The Kingfisher

William Douglas Home
Yvonne Arnaud Theatre, Guildford, and touring
(2006)

Francis Matthews and Honor Blackman

At an unbelievable eighty Honor Blackman has lost none of her sex appeal and looks as elegantly beautiful as ever (and with terrific legs) but she has left the leather clad athletic Cathy Gale from The Avengers far behind as she now plays older lady Evelyn who has to be helped up from a rug on the ground – to the amusement of an audience familiar with the problem.. The famous husky voice is no longer as strong, but she still manages some amazingly high heeled shoes.

Coming from a titled family, the author (brother of Prime Minister Alec) was brought up in a class-conscious and privileged world of wealth, servants and, of course, the ubiquitous butler, and no doubt based his plays on the people surrounding him, although, having spent a year in prison after being court martialled for refusing to take part in the bombardment of Le Havre during the Second World War (the civilians had not been evacuated), he based his first real success Now Barabbas on this experience.

The Kingfisher, written in 1977, goes back to his roots and we are again in his familiar world where the butler Hawkins (Michael Stroud) is - in Julie Godfrey’s English country garden set – laying the table for tea. A highly delighted Sir Cecil Warburton (Francis Matthews) emerges from the summer house where he has been reading the obituaries – no doubt happy to see his name is not mentioned – but the name that has caught his eye is Reggie Townsend, the man who stole the love of his life fifty years ago.

With the arrogance of privilege (and of course being a man) he arranges to meet the newly widowed Evelyn – on her way back from the funeral no less - by the same tree where he kissed her fifty years earlier with the intention of making her his bride, but hasn’t considered the possibility that the lady might have other ideas.

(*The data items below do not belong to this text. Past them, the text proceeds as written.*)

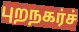
புறநகர்ச்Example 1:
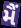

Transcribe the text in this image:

મૈં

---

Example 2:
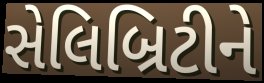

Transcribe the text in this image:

સેલિબ્રિટીને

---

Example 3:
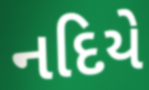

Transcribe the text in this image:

નદિયે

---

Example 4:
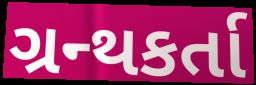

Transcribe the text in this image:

ગ્રન્થકર્તા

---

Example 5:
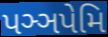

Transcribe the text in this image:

પઞ્ઞપેમિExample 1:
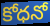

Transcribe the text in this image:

కోధనో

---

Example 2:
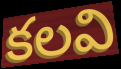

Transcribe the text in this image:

కలవి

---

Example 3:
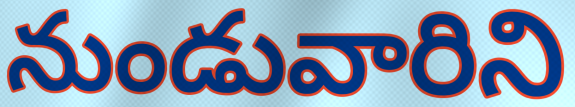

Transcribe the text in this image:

నుండువారిని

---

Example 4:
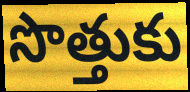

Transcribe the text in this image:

సొత్తుకు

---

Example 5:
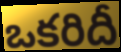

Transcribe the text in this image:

ఒకరిదీ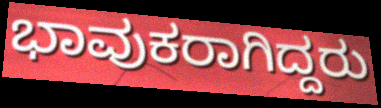
ಭಾವುಕರಾಗಿದ್ದರು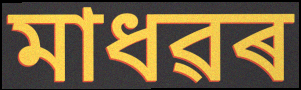
মাধৱৰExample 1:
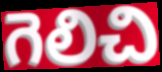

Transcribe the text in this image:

గెలిచి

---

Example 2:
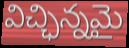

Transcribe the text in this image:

విచ్ఛిన్నమై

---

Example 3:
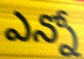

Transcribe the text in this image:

ఎన్నో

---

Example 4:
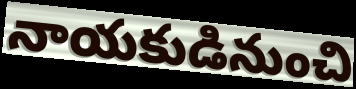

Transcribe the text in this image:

నాయకుడినుంచి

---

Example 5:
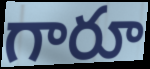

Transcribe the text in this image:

గారూ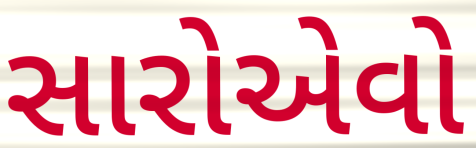
સારોએવો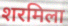
शरमिलाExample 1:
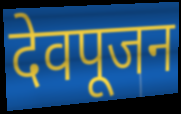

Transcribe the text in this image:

देवपूजन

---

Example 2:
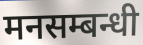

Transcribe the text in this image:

मनसम्बन्धी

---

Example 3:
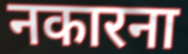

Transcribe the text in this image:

नकारना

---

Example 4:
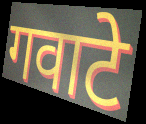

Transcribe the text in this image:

गवाटे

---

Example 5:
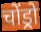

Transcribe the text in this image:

चोंड्रो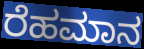
ರೆಹಮಾನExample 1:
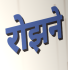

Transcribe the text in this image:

रोझने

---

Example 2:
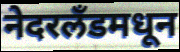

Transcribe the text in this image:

नेदरलँडमधून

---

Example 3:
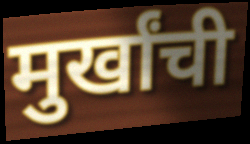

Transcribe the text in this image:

मुर्खांची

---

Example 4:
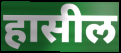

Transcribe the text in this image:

हासील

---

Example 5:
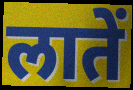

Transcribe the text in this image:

लातें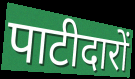
पाटीदारोंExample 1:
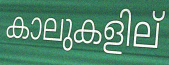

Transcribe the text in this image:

കാലുകളില്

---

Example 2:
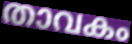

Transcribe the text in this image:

താവകം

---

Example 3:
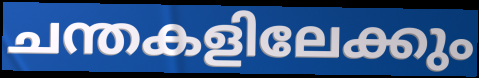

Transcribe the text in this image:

ചന്തകളിലേക്കും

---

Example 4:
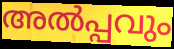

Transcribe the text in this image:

അൽപ്പവും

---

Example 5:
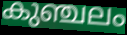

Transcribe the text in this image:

കുഞ്ചലം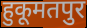
हुकूमतपुरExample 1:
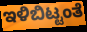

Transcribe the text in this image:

ಇಳಿಬಿಟ್ಟಂತೆ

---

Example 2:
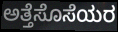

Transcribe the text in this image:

ಅತ್ತೆಸೊಸೆಯರ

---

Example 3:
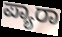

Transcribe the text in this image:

ಪ್ಯಾರಾ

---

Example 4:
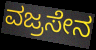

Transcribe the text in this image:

ವಜ್ರಸೇನ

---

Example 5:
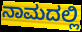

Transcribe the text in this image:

ನಾಮದಲ್ಲಿ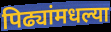
पिढ्यांमधल्या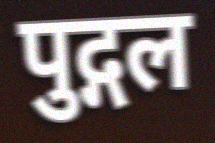
पुद्गलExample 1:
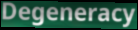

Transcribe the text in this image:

Degeneracy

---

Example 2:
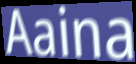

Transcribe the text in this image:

Aaina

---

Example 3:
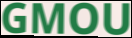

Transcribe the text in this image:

GMOU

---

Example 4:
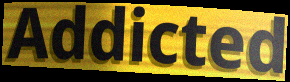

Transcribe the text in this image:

Addicted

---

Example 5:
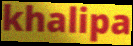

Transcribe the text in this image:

khalipa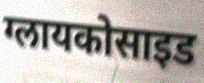
ग्लायकोसाइड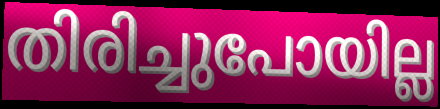
തിരിച്ചുപോയില്ല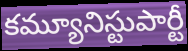
కమ్యూనిస్టుపార్టీ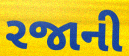
રજાનીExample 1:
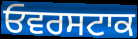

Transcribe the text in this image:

ਓਵਰਸਟਾਕ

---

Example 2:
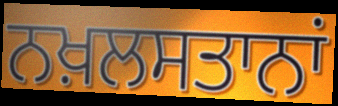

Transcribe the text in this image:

ਨਖ਼ਲਸਤਾਨਾਂ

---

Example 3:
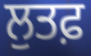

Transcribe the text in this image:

ਲੁਤਫ਼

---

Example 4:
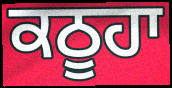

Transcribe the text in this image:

ਕਠੂਹਾ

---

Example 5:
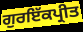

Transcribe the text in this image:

ਗੁਰਇੱਕਪ੍ਰੀਤ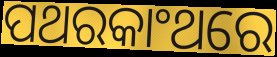
ପଥରକାଂଥରେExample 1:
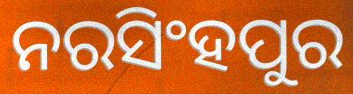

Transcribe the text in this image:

ନରସିଂହପୁର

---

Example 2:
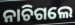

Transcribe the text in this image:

ନାଚିଗଲେ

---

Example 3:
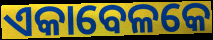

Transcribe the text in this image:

The dialogue is perfectly executed, but rather low key and I found it somewhat boring as they reminisce. The action – or lack of action – continues with the couple relating the stories of their lives during the preceding years, and I’m afraid that more than one member of the audience was seen to doze off during this seemingly gentle wry comedy, but there is a little more undercurrent to the tale. Was Cecil telling the truth about his numerous amorous and exotic exploits, the many girls he had loved and left, or was it really something he and butler Hawkins had invented? When he first met Hawkins he was an ‘Adonis’ and the butler was most upset at being called (in a moment of anger) an unattractive old bitch. Was there a homosexual relationship here – a couple almost married? A cuckoo is constantly heard calling from the woods – is there a cuckoo in the nest among these three, and which one, or is the cuckoo just suggesting the silliness of it all – the author having a gentle dig at the eccentricities of his class with their lives of golf, fishing, tennis and bridge and inability to look after themselves without servants? The scene is surrounded by a gilded, but broken, picture frame – all is not perfect!